◆ **REQUIRED WORK**
Please, could you print all the lines below exactly, leaving out the pictures?

◆ **SUPPLIED RECORDS**
--- START ---
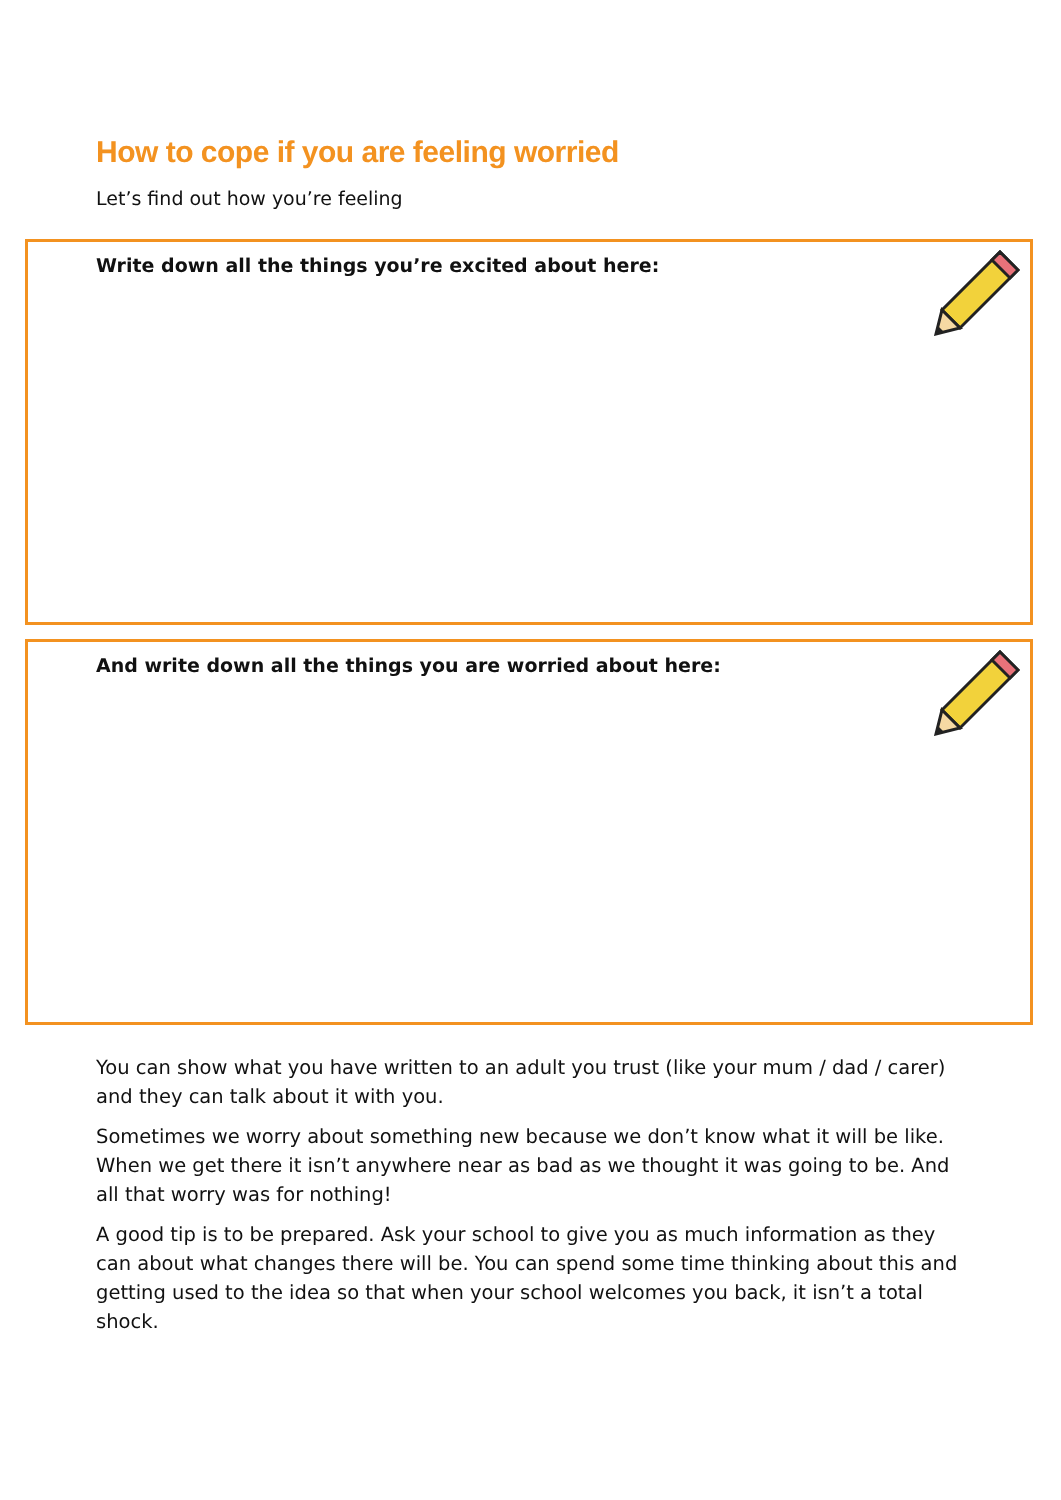How to cope if you are feeling worried
Let’s find out how you’re feeling
Write down all the things you’re excited about here:
And write down all the things you are worried about here:
You can show what you have written to an adult you trust (like your mum / dad / carer) and they can talk about it with you.
Sometimes we worry about something new because we don’t know what it will be like. When we get there it isn’t anywhere near as bad as we thought it was going to be. And all that worry was for nothing!
A good tip is to be prepared. Ask your school to give you as much information as they can about what changes there will be. You can spend some time thinking about this and getting used to the idea so that when your school welcomes you back, it isn’t a total shock.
--- END ---
◆ **PROBLEM SOLUTION**
How to cope if you are feeling worried
Let’s find out how you’re feeling
Write down all the things you’re excited about here:
And write down all the things you are worried about here:
You can show what you have written to an adult you trust (like your mum / dad / carer) and they can talk about it with you.
Sometimes we worry about something new because we don’t know what it will be like. When we get there it isn’t anywhere near as bad as we thought it was going to be. And all that worry was for nothing!
A good tip is to be prepared. Ask your school to give you as much information as they can about what changes there will be. You can spend some time thinking about this and getting used to the idea so that when your school welcomes you back, it isn’t a total shock.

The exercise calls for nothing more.